### Extracted page text data

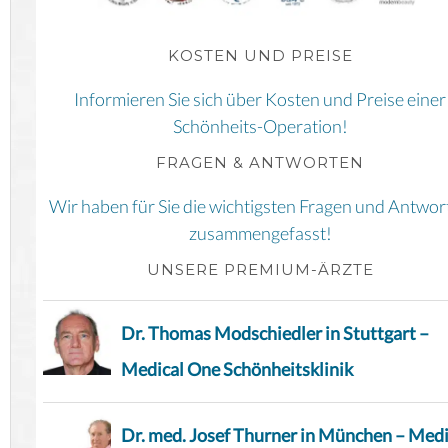
KOSTEN UND PREISE
Informieren Sie sich über Kosten und Preise einer
Schönheits-Operation!
FRAGEN & ANTWORTEN
Wir haben für Sie die wichtigsten Fragen und Antwor
zusammengefasst!
UNSERE PREMIUM-ÄRZTE
Dr. Thomas Modschiedler in Stuttgart –
Medical One Schönheitsklinik
Dr. med. Josef Thurner in München – Medi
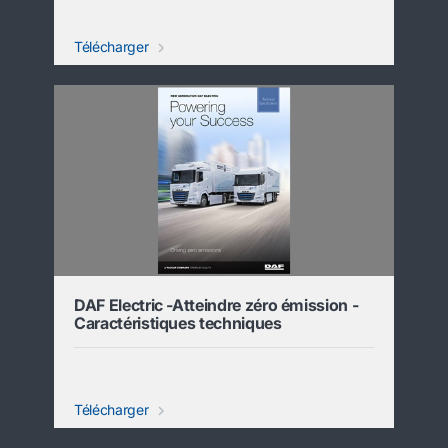
Télécharger
DAF Electric -Atteindre zéro émission -
Caractéristiques techniques
Télécharger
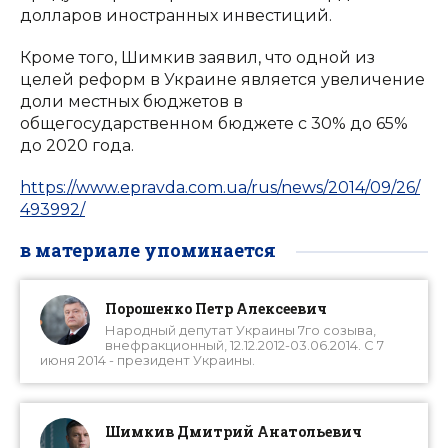
долларов иностранных инвестиций.
Кроме того, Шимкив заявил, что одной из
целей реформ в Украине является увеличение
доли местных бюджетов в
общегосударственном бюджете с 30% до 65%
до 2020 года.
https://www.epravda.com.ua/rus/news/2014/09/26/
493992/
в материале упоминается
Порошенко Петр Алексеевич
Народный депутат Украины 7го созыва,
внефракционный, 12.12.2012-03.06.2014. С 7
июня 2014 - президент Украины.
Шимкив Дмитрий Анатольевич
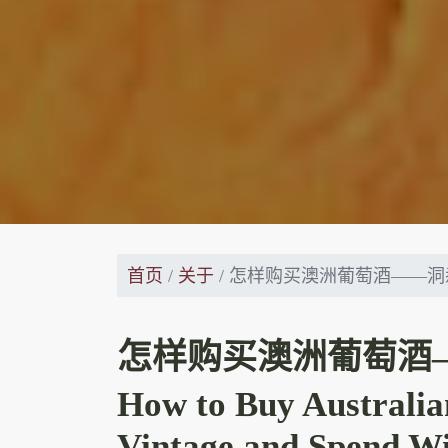
首页
关于
怎样购买澳洲葡萄酒——洞
怎样购买澳洲葡萄酒
How to Buy Australia
Vintage and Spend Wi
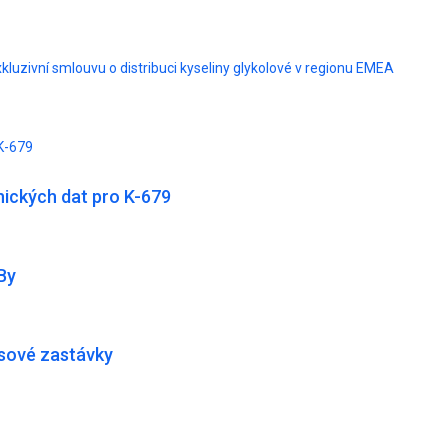
xkluzivní smlouvu o distribuci kyseliny glykolové v regionu EMEA
K-679
ických dat pro K-679
By
usové zastávky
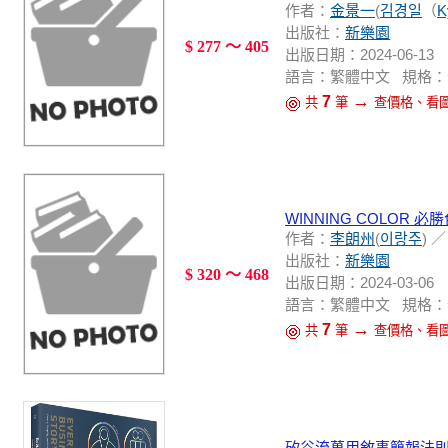
作者：
金景一
(
김경일
（
K
出版社：
新樂園
$ 277 ～ 405
出版日期：2024-06-13
語言：繁體中文 規格：
→
7
共
筆
查價格、看
WINNING COLOR
作者：
李朗州
(
이랑주
) 
出版社：
新樂園
$ 320 ～ 468
出版日期：2024-03-06
語言：繁體中文 規格：
→
7
共
筆
查價格、看
矽谷流萬用敘事簡報法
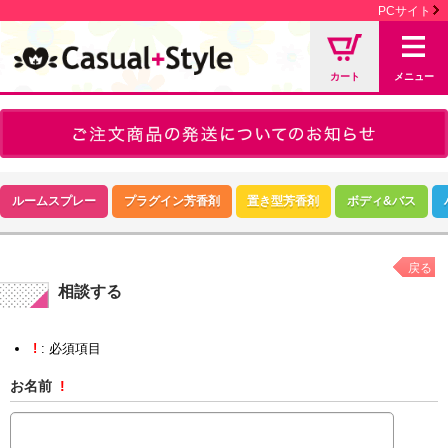
PCサイト
カート
メニュー
ルームスプレー
プラグイン芳香剤
置き型芳香剤
ボディ&バス
戻る
相談する
!
: 必須項目
お名前
!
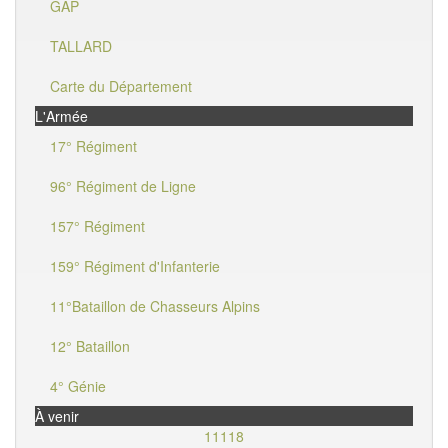
GAP
TALLARD
Carte du Département
L'Armée
17° Régiment
96° Régiment de Ligne
157° Régiment
159° Régiment d'Infanterie
11°Bataillon de Chasseurs Alpins
12° Bataillon
4° Génie
À venir
11118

### Description of the task
Collect every line above that contains the word "Украины".

### Task answer
Народный депутат Украины 7го созыва,
июня 2014 - президент Украины.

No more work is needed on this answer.